Charged with designing a pavilion to house imm „LivingInteriors’“ collection of wall and floor coverings, the designers at i29 wanted to offer visitors “a different take“ on the subject, says the office’s Jeroen Dellensen. “Robert Thiemann of Frame magazine gave us three major trends to address,“ he explains. “These are ‘Inspired by nature’, ‘Anything, anywhere’ and ‘Smart materials’. Within these three themes, we developed an overall concept that can be communicated in several ways.” Unity is provided by “making one big gesture that is strong enough to display all the different trends in one”.

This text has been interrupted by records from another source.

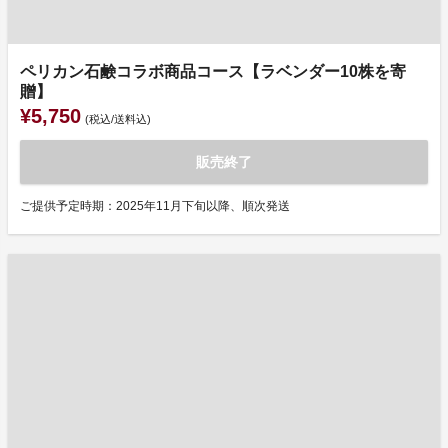
ペリカン石鹸コラボ商品コース【ラベンダー10株を寄
贈】
¥5,750
(税込/送料込)
販売終了
ご提供予定時期：2025年11月下旬以降、順次発送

The pavilion plays with the idea of visibility and invisibility, using mirrored glass and lighting to generate a playful effect and to arouse visitors’ curiosity. “We wanted to play with optical illusion and space, and to trigger visitors to discover the different material installations in this pavilion step by step,” says Dellensen. “Lately, the focus in our work at i29 is to create a sense of revelation and curiosity through spatial intervention. There is something intriguing about not being able to decipher the space you are entering at first glance.” In this pavilion, therefore, “visitors are welcomed into an illusionary experience, where see-through mirrored surfaces give a glimpse of several installations spread out over the area”.
As guests arrive, they set off on a main pathway, which the designers refer to as ‘trend avenue’. This then “literally opens up into a square at the centre of the exhibition hall. We’ve placed several ‘experience boxes’ in the square for the display of thematic scenes that refer to the three major trends. Inside these boxes, reflective walls produce a holographic effect that reveals the material’s features. With light flashing on and off inside the boxes, the scenes seem to appear and disappear like a Fata Morgana.” Inside the volumes, a combination of light and sound adds to the immaterial feel of the reflected surfaces.
Immateriality as a design concept is an antidote to the overkill so often encountered at trade fairs, Dellensen believes. “Trade fairs usually strike us as overcrowded places with an abundance of products,” he says. “Most of the time, there is way too much of everything, so you don’t experience the quality of the space and the products any more. By keeping it simple and being selective each time you make a choice, you can avoid the pitfalls.”